The symbol for childhood cancer is the gold ribbon. It is unfortunate that there aren't more gold ribbons on products to bring awareness to childhood cancer. I am not putting down the pink ribbon by any means. But I wish that the gold ribbon was on half the amount of products the pink ribbon is on. Maybe then more people would be aware of the devastating toll cancer takes on the families of these brave children.
Here are some childhood cancer facts that I got from the cure search website:
In the US, cancer remains responsible for more deaths from one year through adolescence than any other disease; more deaths than asthma, diabetes, cystic fibrosis and AIDS combined.

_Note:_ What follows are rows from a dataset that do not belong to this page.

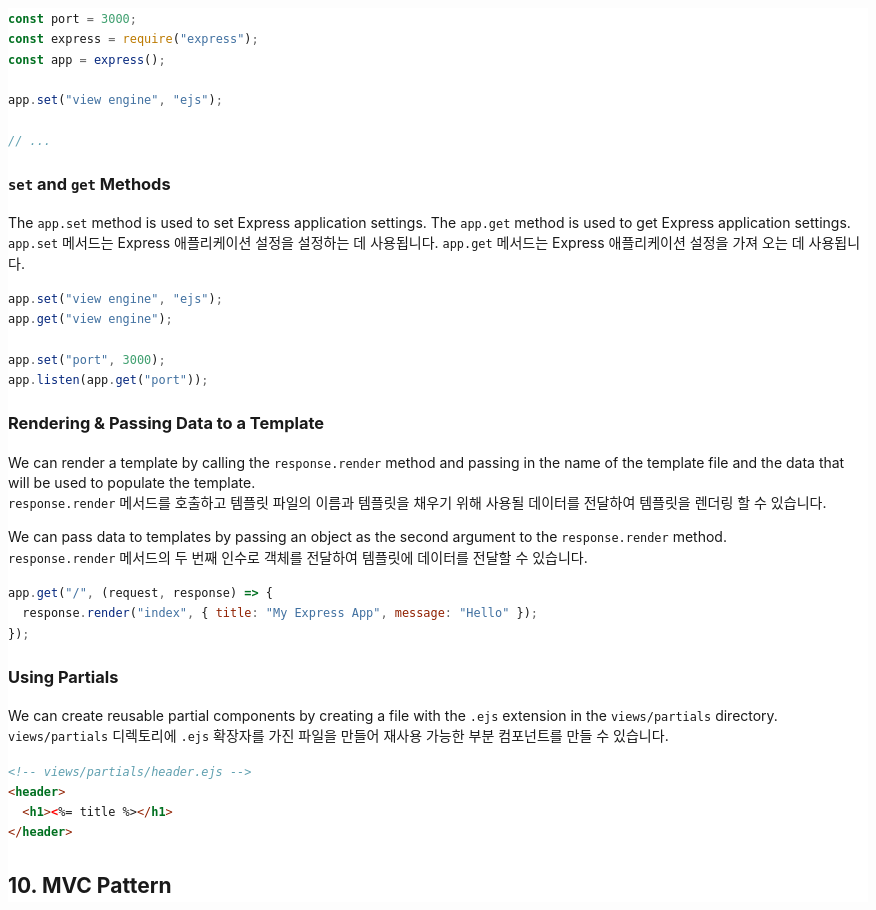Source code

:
 ```js
const port = 3000;
const express = require("express");
const app = express();

app.set("view engine", "ejs");

// ...
```

### `set` and `get` Methods

The `app.set` method is used to set Express application settings. The `app.get` method is used to get Express application settings.<br>
`app.set` 메서드는 Express 애플리케이션 설정을 설정하는 데 사용됩니다. `app.get` 메서드는 Express 애플리케이션 설정을 가져 오는 데 사용됩니다.

```js
app.set("view engine", "ejs");
app.get("view engine");

app.set("port", 3000);
app.listen(app.get("port"));
```

### Rendering & Passing Data to a Template

We can render a template by calling the `response.render` method and passing in the name of the template file and the data that will be used to populate the template.<br>
`response.render` 메서드를 호출하고 템플릿 파일의 이름과 템플릿을 채우기 위해 사용될 데이터를 전달하여 템플릿을 렌더링 할 수 있습니다.

We can pass data to templates by passing an object as the second argument to the `response.render` method.<br>
`response.render` 메서드의 두 번째 인수로 객체를 전달하여 템플릿에 데이터를 전달할 수 있습니다.

```js
app.get("/", (request, response) => {
  response.render("index", { title: "My Express App", message: "Hello" });
});
```

### Using Partials

We can create reusable partial components by creating a file with the `.ejs` extension in the `views/partials` directory.<br>
`views/partials` 디렉토리에 `.ejs` 확장자를 가진 파일을 만들어 재사용 가능한 부분 컴포넌트를 만들 수 있습니다.

```html
<!-- views/partials/header.ejs -->
<header>
  <h1><%= title %></h1>
</header>
```

## 10. MVC Pattern
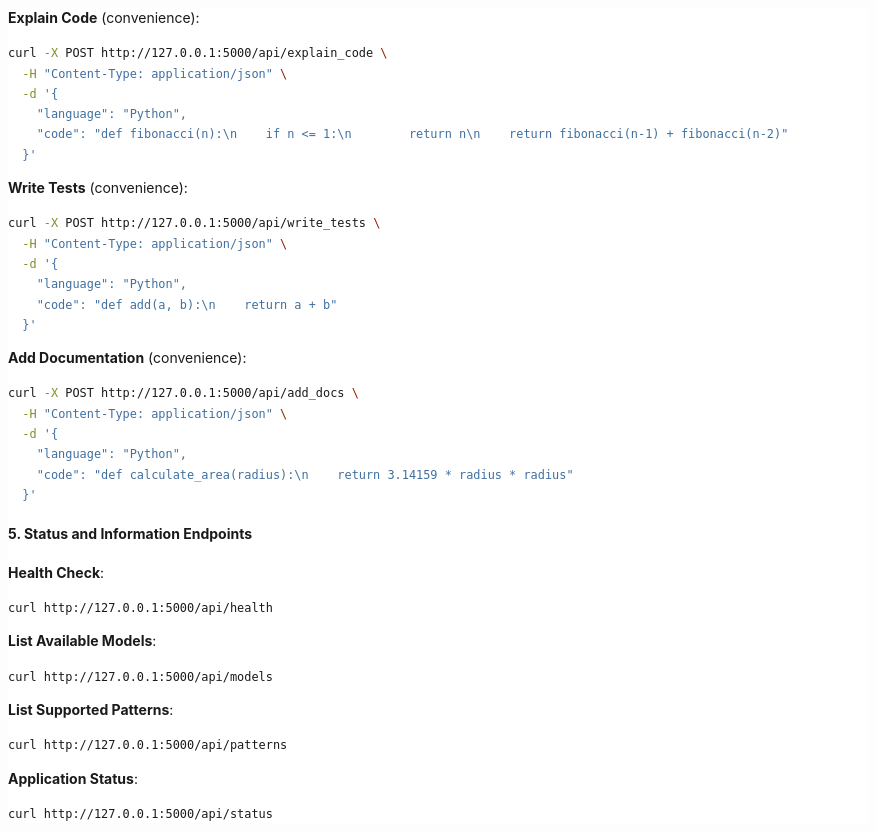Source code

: **Explain Code** (convenience):

```bash
curl -X POST http://127.0.0.1:5000/api/explain_code \
  -H "Content-Type: application/json" \
  -d '{
    "language": "Python",
    "code": "def fibonacci(n):\n    if n <= 1:\n        return n\n    return fibonacci(n-1) + fibonacci(n-2)"
  }'
```

**Write Tests** (convenience):

```bash
curl -X POST http://127.0.0.1:5000/api/write_tests \
  -H "Content-Type: application/json" \
  -d '{
    "language": "Python",
    "code": "def add(a, b):\n    return a + b"
  }'
```

**Add Documentation** (convenience):

```bash
curl -X POST http://127.0.0.1:5000/api/add_docs \
  -H "Content-Type: application/json" \
  -d '{
    "language": "Python",
    "code": "def calculate_area(radius):\n    return 3.14159 * radius * radius"
  }'
```

#### 5. Status and Information Endpoints

**Health Check**:

```bash
curl http://127.0.0.1:5000/api/health
```

**List Available Models**:

```bash
curl http://127.0.0.1:5000/api/models
```

**List Supported Patterns**:

```bash
curl http://127.0.0.1:5000/api/patterns
```

**Application Status**:

```bash
curl http://127.0.0.1:5000/api/status
```
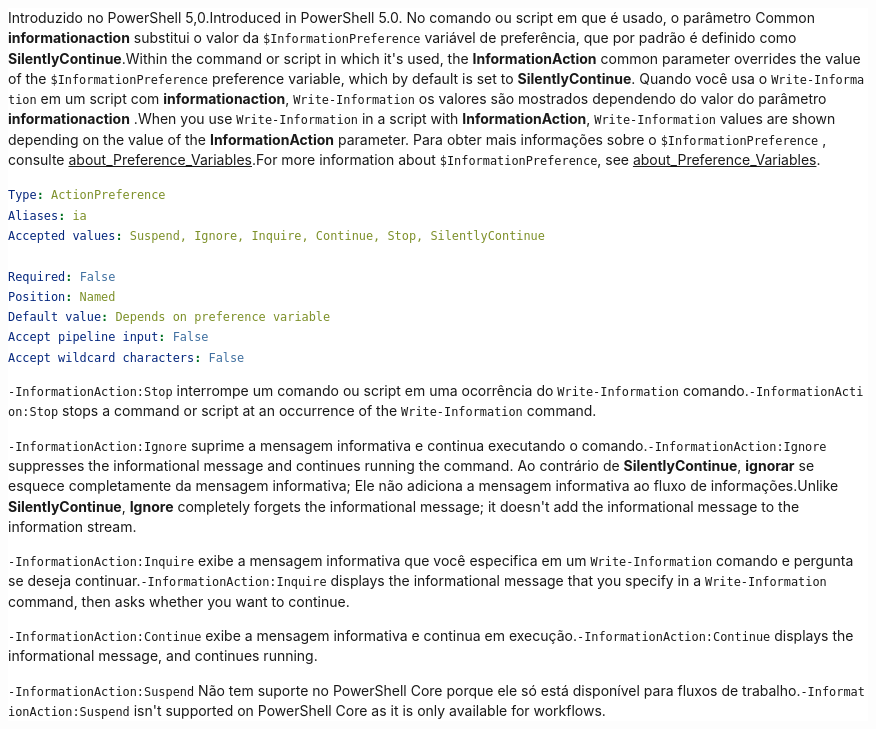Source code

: <span data-ttu-id="cbf2f-190">Introduzido no PowerShell 5,0.</span><span class="sxs-lookup"><span data-stu-id="cbf2f-190">Introduced in PowerShell 5.0.</span></span> <span data-ttu-id="cbf2f-191">No comando ou script em que é usado, o parâmetro Common **informationaction** substitui o valor da `$InformationPreference` variável de preferência, que por padrão é definido como **SilentlyContinue**.</span><span class="sxs-lookup"><span data-stu-id="cbf2f-191">Within the command or script in which it's used, the **InformationAction** common parameter overrides the value of the `$InformationPreference` preference variable, which by default is set to **SilentlyContinue**.</span></span> <span data-ttu-id="cbf2f-192">Quando você usa o `Write-Information` em um script com **informationaction**, `Write-Information` os valores são mostrados dependendo do valor do parâmetro **informationaction** .</span><span class="sxs-lookup"><span data-stu-id="cbf2f-192">When you use `Write-Information` in a script with **InformationAction**, `Write-Information` values are shown depending on the value of the **InformationAction** parameter.</span></span> <span data-ttu-id="cbf2f-193">Para obter mais informações sobre o `$InformationPreference` , consulte [about_Preference_Variables](./about_Preference_Variables.md).</span><span class="sxs-lookup"><span data-stu-id="cbf2f-193">For more information about `$InformationPreference`, see [about_Preference_Variables](./about_Preference_Variables.md).</span></span>

```yaml
Type: ActionPreference
Aliases: ia
Accepted values: Suspend, Ignore, Inquire, Continue, Stop, SilentlyContinue

Required: False
Position: Named
Default value: Depends on preference variable
Accept pipeline input: False
Accept wildcard characters: False
```

<span data-ttu-id="cbf2f-194">`-InformationAction:Stop` interrompe um comando ou script em uma ocorrência do `Write-Information` comando.</span><span class="sxs-lookup"><span data-stu-id="cbf2f-194">`-InformationAction:Stop` stops a command or script at an occurrence of the `Write-Information` command.</span></span>

<span data-ttu-id="cbf2f-195">`-InformationAction:Ignore` suprime a mensagem informativa e continua executando o comando.</span><span class="sxs-lookup"><span data-stu-id="cbf2f-195">`-InformationAction:Ignore` suppresses the informational message and continues running the command.</span></span> <span data-ttu-id="cbf2f-196">Ao contrário de **SilentlyContinue**, **ignorar** se esquece completamente da mensagem informativa; Ele não adiciona a mensagem informativa ao fluxo de informações.</span><span class="sxs-lookup"><span data-stu-id="cbf2f-196">Unlike **SilentlyContinue**, **Ignore** completely forgets the informational message; it doesn't add the informational message to the information stream.</span></span>

<span data-ttu-id="cbf2f-197">`-InformationAction:Inquire` exibe a mensagem informativa que você especifica em um `Write-Information` comando e pergunta se deseja continuar.</span><span class="sxs-lookup"><span data-stu-id="cbf2f-197">`-InformationAction:Inquire` displays the informational message that you specify in a `Write-Information` command, then asks whether you want to continue.</span></span>

<span data-ttu-id="cbf2f-198">`-InformationAction:Continue` exibe a mensagem informativa e continua em execução.</span><span class="sxs-lookup"><span data-stu-id="cbf2f-198">`-InformationAction:Continue` displays the informational message, and continues running.</span></span>

<span data-ttu-id="cbf2f-199">`-InformationAction:Suspend` Não tem suporte no PowerShell Core porque ele só está disponível para fluxos de trabalho.</span><span class="sxs-lookup"><span data-stu-id="cbf2f-199">`-InformationAction:Suspend` isn't supported on PowerShell Core as it is only available for workflows.</span></span>
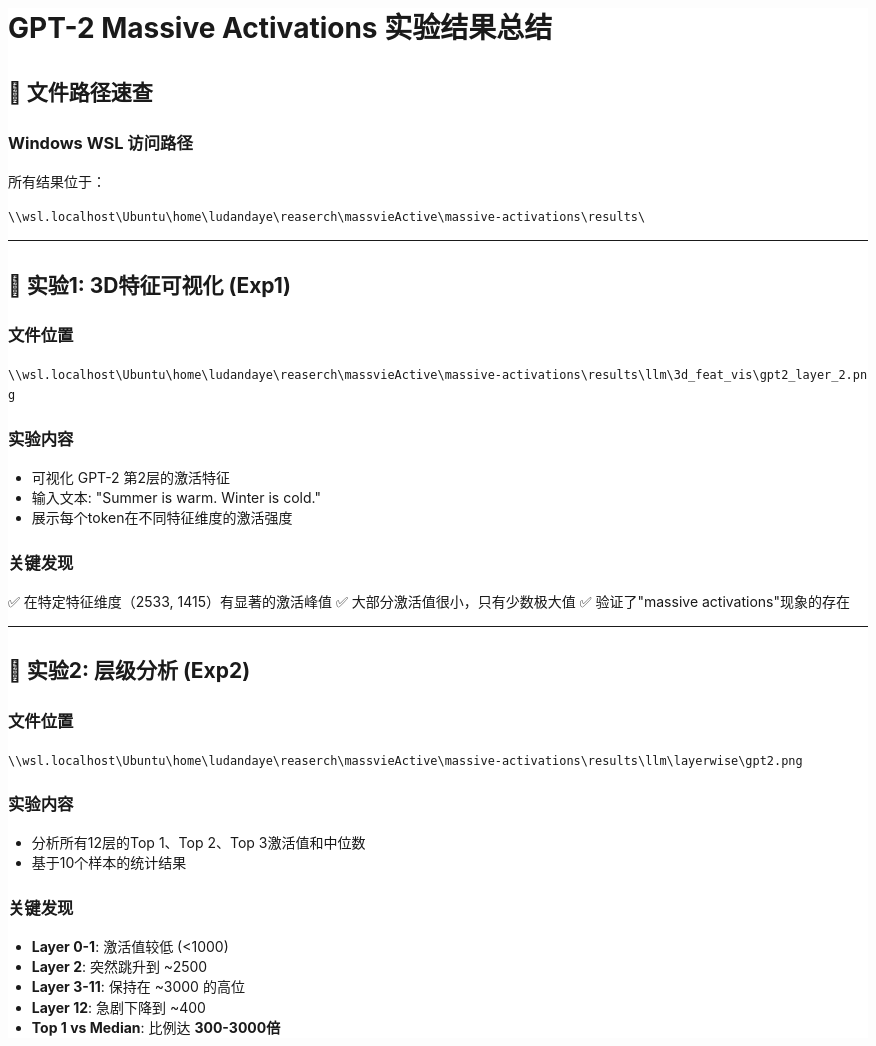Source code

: # GPT-2 Massive Activations 实验结果总结

## 📁 文件路径速查

### Windows WSL 访问路径

所有结果位于：
```
\\wsl.localhost\Ubuntu\home\ludandaye\reaserch\massvieActive\massive-activations\results\
```

---

## 🎯 实验1: 3D特征可视化 (Exp1)

### 文件位置
```
\\wsl.localhost\Ubuntu\home\ludandaye\reaserch\massvieActive\massive-activations\results\llm\3d_feat_vis\gpt2_layer_2.png
```

### 实验内容
- 可视化 GPT-2 第2层的激活特征
- 输入文本: "Summer is warm. Winter is cold."
- 展示每个token在不同特征维度的激活强度

### 关键发现
✅ 在特定特征维度（2533, 1415）有显著的激活峰值
✅ 大部分激活值很小，只有少数极大值
✅ 验证了"massive activations"现象的存在

---

## 🎯 实验2: 层级分析 (Exp2)

### 文件位置
```
\\wsl.localhost\Ubuntu\home\ludandaye\reaserch\massvieActive\massive-activations\results\llm\layerwise\gpt2.png
```

### 实验内容
- 分析所有12层的Top 1、Top 2、Top 3激活值和中位数
- 基于10个样本的统计结果

### 关键发现
- **Layer 0-1**: 激活值较低 (<1000)
- **Layer 2**: 突然跳升到 ~2500
- **Layer 3-11**: 保持在 ~3000 的高位
- **Layer 12**: 急剧下降到 ~400
- **Top 1 vs Median**: 比例达 **300-3000倍**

Forty-Six children, or two classrooms of students, are diagnosed with cancer every day in the United States.
Approximately 12,500 are diagnosed with cancer each year.
About one is 300 boys and one in 333 girls will develop cancer before the age of 20.
The incidence of childhood cancer peaks in the first year of life.
Leukemias, tumors of the brain and nervous system, the lymphatic system, kidneys, bones and muscles are the most common childhood cancers.
1 child out of 5 who is diagnosed with cancer dies.
3 out of 5 children suffer from long-term side effects.
The average age of a child diagnosed with cancer is six years old; saving the life of a child with cancer gives our children a future; approximately, 66 years of life's milestones and dreams to celebrate.
I plan on doing a couple more posts on this subject because it is so close to my heart. I am very passionate about this because I don't think anyone deserves to feel the pain that losing a child brings. It is heartbreaking.